Cecep kebingunan, Ni Sumi sudah sangat
kelelahan. Ia raba saku celananya, ia keluarkan, didapatinya uang recehan Rp.
5.200, Cecep lupa uang hasil jualannya tadi sudah ia belikan bahan adonan untuk
membuat donat besok.
Cecep membawa celengan yang ia sembunyikan di
bawah ranjangnya. Untung saja ia membenarkan kata Ni Sumi agar tak beli baju.
Karena kebutuhan tak cukup di situ saja. Begitupun Cecep, ia mempunyai prinsip
hidup tak mau tergantung pada orang lain. Cecep segera memecahkan celengan ayam
yang sudah terisi penuh itu, jelas berat terisi oleh uang recehan. Sudah satu
tahun Cecep menabung, uangnya sudah lumayan banyak.
Dengan tergesa Cecep mengantongi seluruh uang
recehnya dan segera pergi ke apotek setelah menerima izin dari Ni Sumi.

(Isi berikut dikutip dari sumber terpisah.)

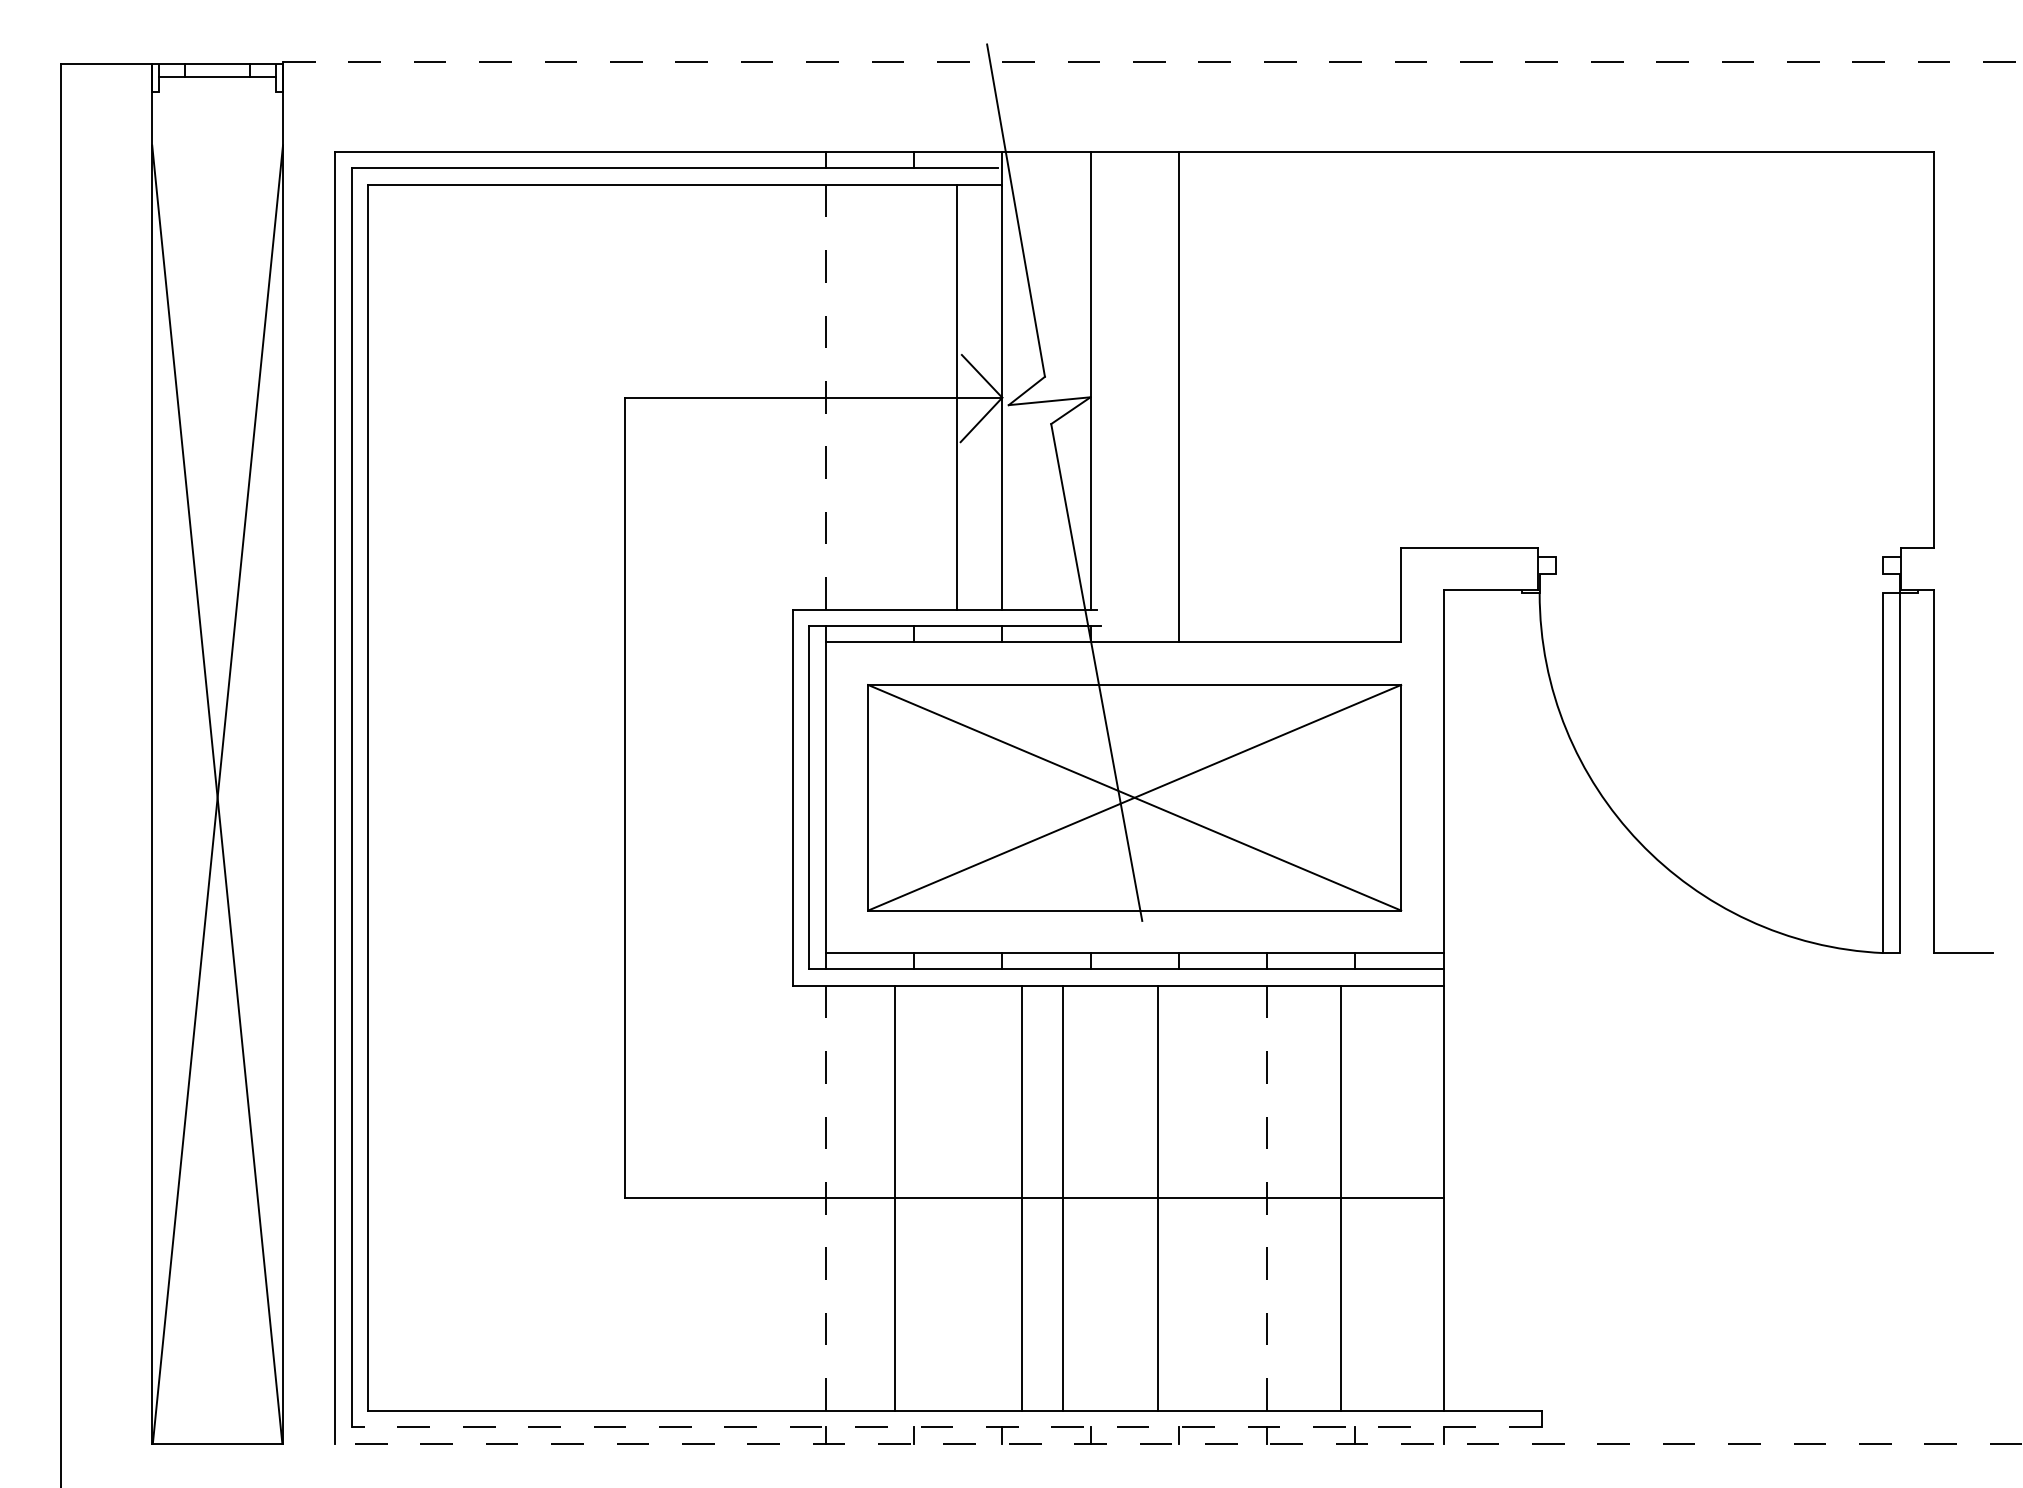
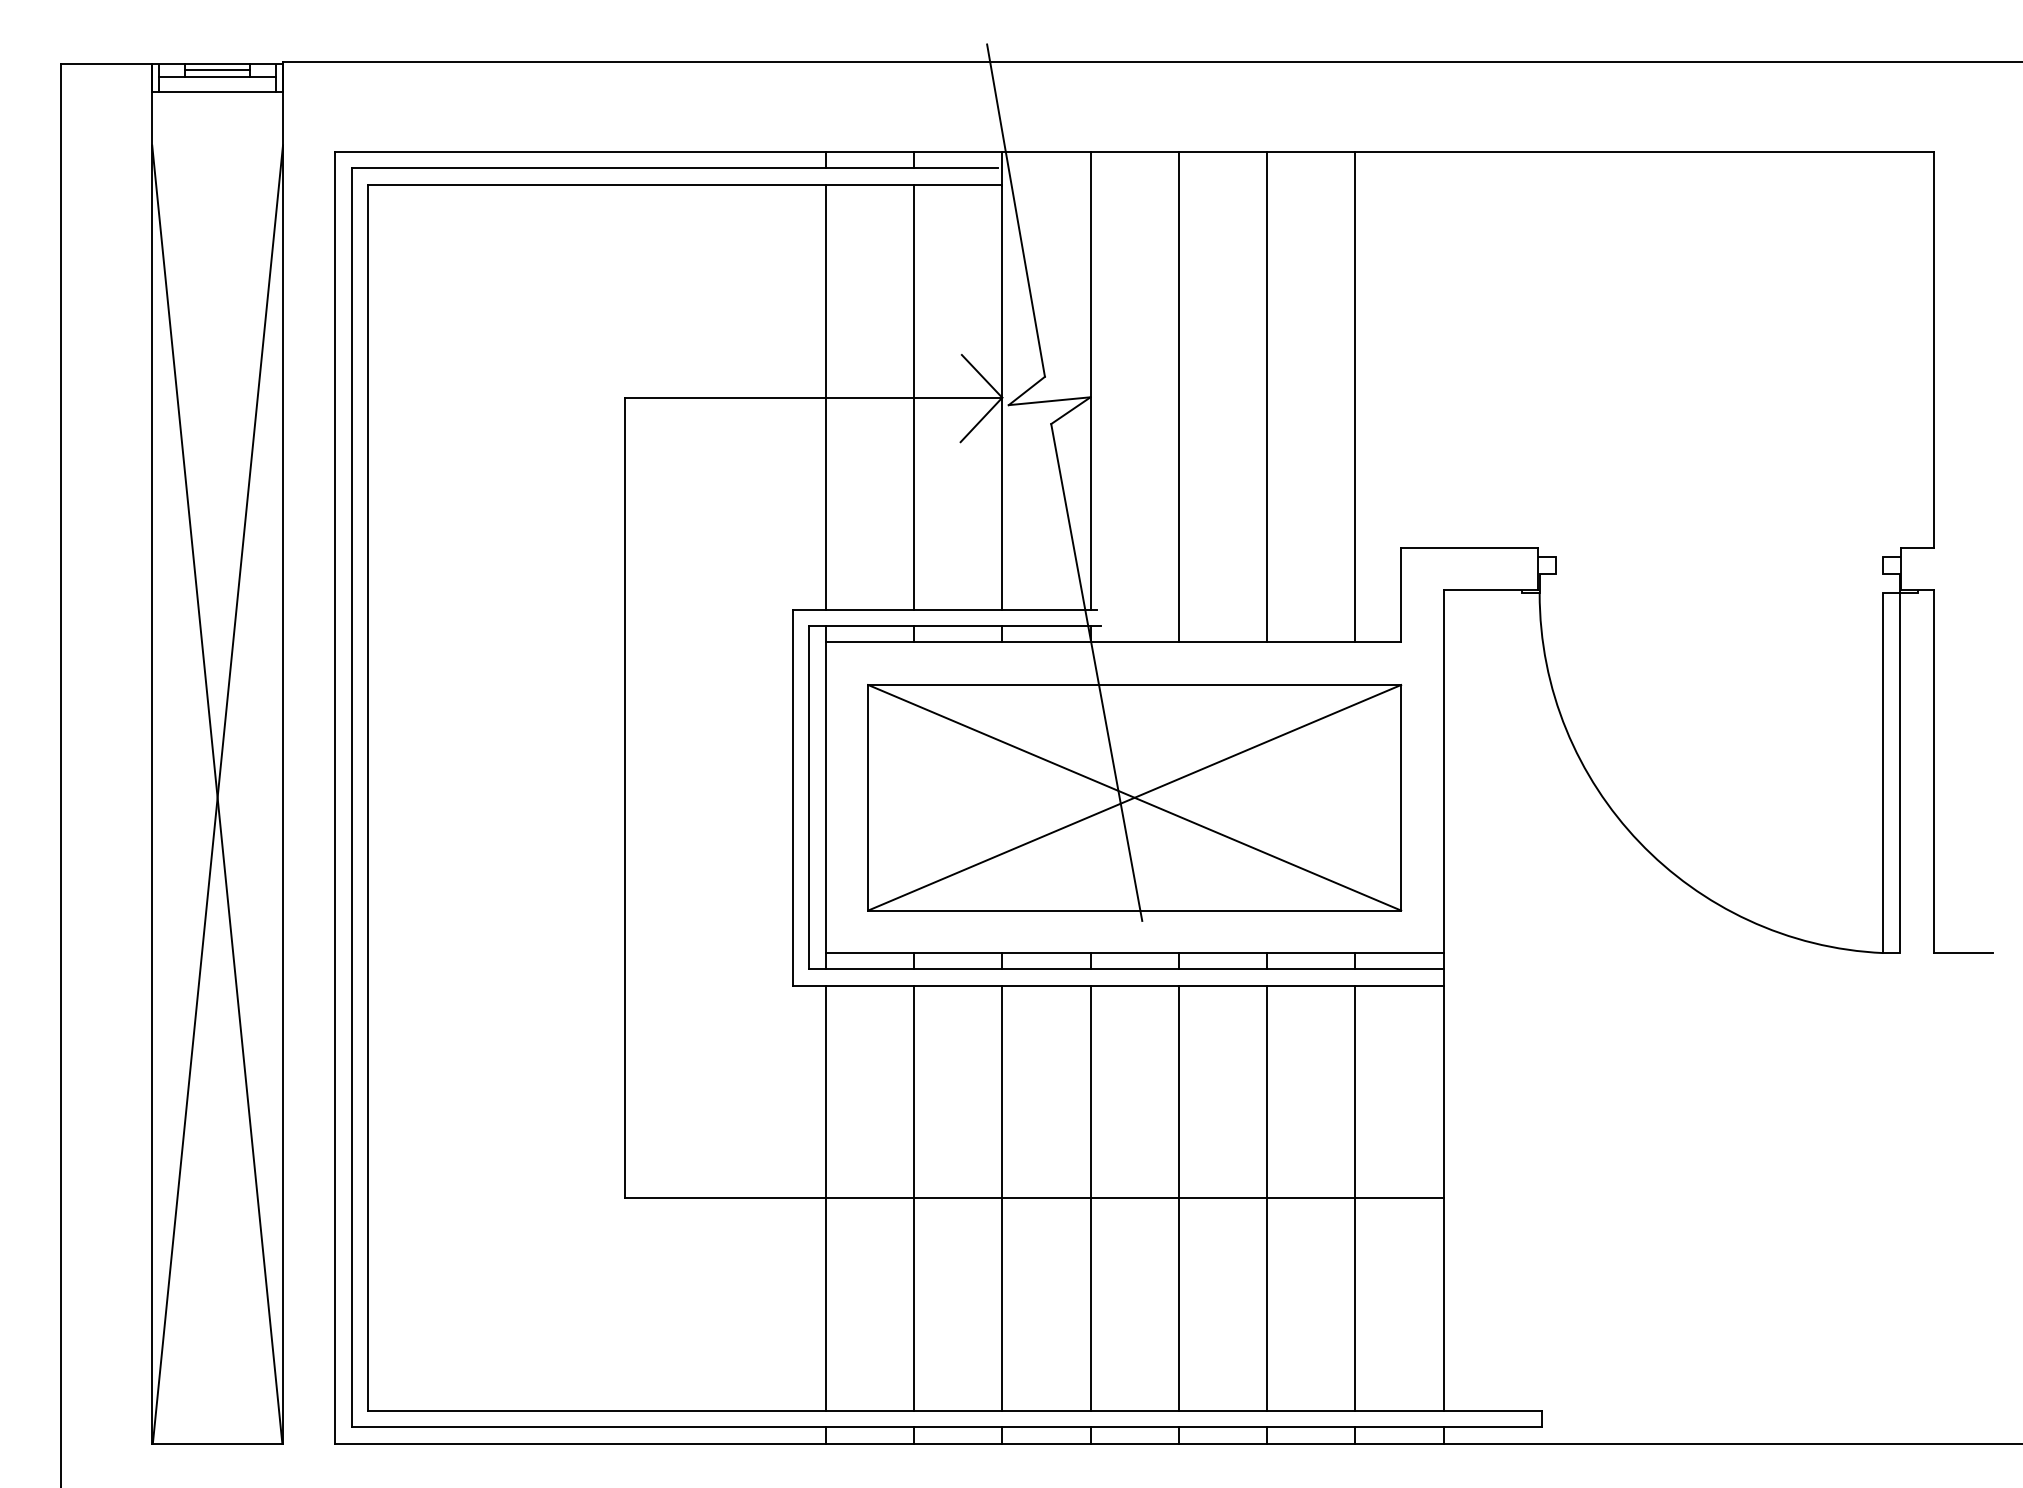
line at (1153, 62): dashed -> solid
line at (217, 70): none -> present
line at (217, 91): none -> present
line at (957, 396) position: (957, 396) -> (914, 396)
line at (825, 397): dashed -> solid
line at (1267, 397): none -> present
line at (1355, 397): none -> present
line at (895, 1197) position: (895, 1197) -> (914, 1197)
line at (1022, 1197) position: (1022, 1197) -> (1002, 1197)
line at (1062, 1197) position: (1062, 1197) -> (1090, 1197)
line at (1157, 1197) position: (1157, 1197) -> (1178, 1197)
line at (1341, 1197) position: (1341, 1197) -> (1355, 1197)
line at (825, 1198): dashed -> solid
line at (1267, 1198): dashed -> solid
line at (946, 1427): dashed -> solid
line at (1178, 1443): dashed -> solid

Sudah pukul 23.40 Cecep tak kunjung pulang padahal
ia sudah berangkat dari tiga jam yang lalu, Ni Sumi sangat khawatir dengan
Cecep, apalagi ini sudah sangat malam, jalanan sangat sepi, bagaimana jika
terjadi sesuatu padanya, begitulah kecemasan di hati Ni Sumi.
. “Buruken
aya nu katabrak budak lalaki” “Cepetan ada yang ke tabrak anak lelaki” Teriakan
seorang bapak membangunkan warga yang masih terlelap. Sekelompok warga
berlarian menuju arah jalan.
“Di
tabrak ku trek badag” “Di tabrak sama truk besar”
Obrolan
seorang ibu yang datang dari arah jalan.
Udara
malam kian menggigil. Malam yang hening itu berubah seketika, terdengar suara-suara
istigfar di setiap sudut.
Tidak..
tidak.. !! Ni Sumi mulai menghapus semua yang berotasi pada pikirannya, dirinya
mulai tak tenang, dadanya sesak.
Seketika
wajahnya terlintas dalam bayang Ni Sumi. Senyum bocah polos itu, lesung
pipinya. Lututnya yang lemah seketika terjatuh pada lantai. Dari kejauhan seorang
bapak berbadan besar memboyong anak yang bermandikan darah menuju arahnya, jeritan
istigfar itu semakin keras, bapak itu semakin mendekat, baju yang dikenakan bocah itu sudah tak asing
bagi Ni Sumi.
“ceceeeeep...”
teriak Ni sumi
“ Ni..
Nini.. Kunaon Ni..” “Nek.. Nenek.. Kenapa Nek” Suara Cecep di sebelahnya, matanya
masih remang-remang, Cecep berada tepat di dekatnya, Ni Sumi melihat seluruh tubuh
Cecep, tak ada satu bagian tubuhnya yang hilang, bahkan tak ada goresan luka
sedikitpun pada kulitnya.
“ Nini
kunaon..?” ”Nenek kenapa..?”
Hening
Ni
Sumi masih pada kasurnya.
“Nini
teh nyaah pisan ka Cecep, Cecep tong ninggalken Nini nyaa..” “ Nenek sayang banget
sama Cecep, Cecep jangan ninggalin Nenek yaa..”
“Insya Allah ni, Cecep oge nyaah pisan ka nini.. “ “Insya Allah Nek,
Cecep juga sayang banget sama Nenek”
“Cep..
Cecep teh hadiah terindah nu gusti Allah pasih ka Nini, walau Cecep sanes darah
daging Nini, tapi Cecep lahir ti hate Nini” “ Cep.. Cecep itu hadiah terindah
yang Allah kasih untuk Nenek, walaupun Cecep bukan darah daging Nenek, tapi
Cecep lahir dari hati Nenek”
Bibir
yang kaku itu, kini tersenyum. Dua titik gelembung dari sudut matanya itu keluar
lagi, namun dengan rasa yang berbeda, bahagia. Milyaran kata yang sempat
terpendam itu, kini telah terdengar. Harapannya saat ini hanya satu, di akhir
hidupnya ia bisa memberikan derma cinta untuk Cecep.
Derma
: sesuatu yang mulia yang dilakukan dengan tulus ikhlas dan tanpa pamrih
Bandung 7 September 2012
*Dibukukan dalam buku antologi "Kelindan Cinta"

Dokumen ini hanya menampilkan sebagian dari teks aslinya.